[BEGIN Given entries]
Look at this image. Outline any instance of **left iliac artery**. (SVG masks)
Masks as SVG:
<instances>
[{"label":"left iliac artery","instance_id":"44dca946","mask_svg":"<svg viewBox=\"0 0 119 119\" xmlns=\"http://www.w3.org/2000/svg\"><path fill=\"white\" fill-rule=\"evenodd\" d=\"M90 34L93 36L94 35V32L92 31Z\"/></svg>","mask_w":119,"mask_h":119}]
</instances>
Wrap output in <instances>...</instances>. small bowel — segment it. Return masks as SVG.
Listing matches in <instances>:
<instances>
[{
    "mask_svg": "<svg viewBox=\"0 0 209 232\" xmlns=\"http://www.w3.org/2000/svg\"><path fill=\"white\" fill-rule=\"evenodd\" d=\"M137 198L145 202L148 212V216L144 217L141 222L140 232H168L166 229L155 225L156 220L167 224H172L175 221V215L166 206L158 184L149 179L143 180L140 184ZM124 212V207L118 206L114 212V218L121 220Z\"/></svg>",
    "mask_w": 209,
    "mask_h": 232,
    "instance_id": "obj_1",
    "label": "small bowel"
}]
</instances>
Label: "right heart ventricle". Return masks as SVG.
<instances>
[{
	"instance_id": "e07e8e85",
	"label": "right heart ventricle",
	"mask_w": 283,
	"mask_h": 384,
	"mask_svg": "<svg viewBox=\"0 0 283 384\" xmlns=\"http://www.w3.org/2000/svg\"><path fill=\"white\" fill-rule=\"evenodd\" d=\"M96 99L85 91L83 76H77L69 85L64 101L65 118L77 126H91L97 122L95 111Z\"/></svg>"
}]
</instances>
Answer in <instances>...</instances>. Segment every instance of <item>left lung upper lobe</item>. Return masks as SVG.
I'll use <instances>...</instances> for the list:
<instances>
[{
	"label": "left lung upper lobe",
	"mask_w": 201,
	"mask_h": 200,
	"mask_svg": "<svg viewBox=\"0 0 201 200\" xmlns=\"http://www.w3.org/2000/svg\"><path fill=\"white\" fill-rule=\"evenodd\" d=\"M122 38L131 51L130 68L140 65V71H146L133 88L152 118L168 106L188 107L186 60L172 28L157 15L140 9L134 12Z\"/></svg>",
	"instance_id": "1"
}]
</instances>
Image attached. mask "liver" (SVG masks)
[END Given entries]
▶ **What to do**
Pick out every line above that contains the word "lung", and copy each one. Case counts.

▶ **Exercise response**
Answer in <instances>...</instances>. Segment every instance of <item>left lung upper lobe</item>. Return masks as SVG.
	"label": "left lung upper lobe",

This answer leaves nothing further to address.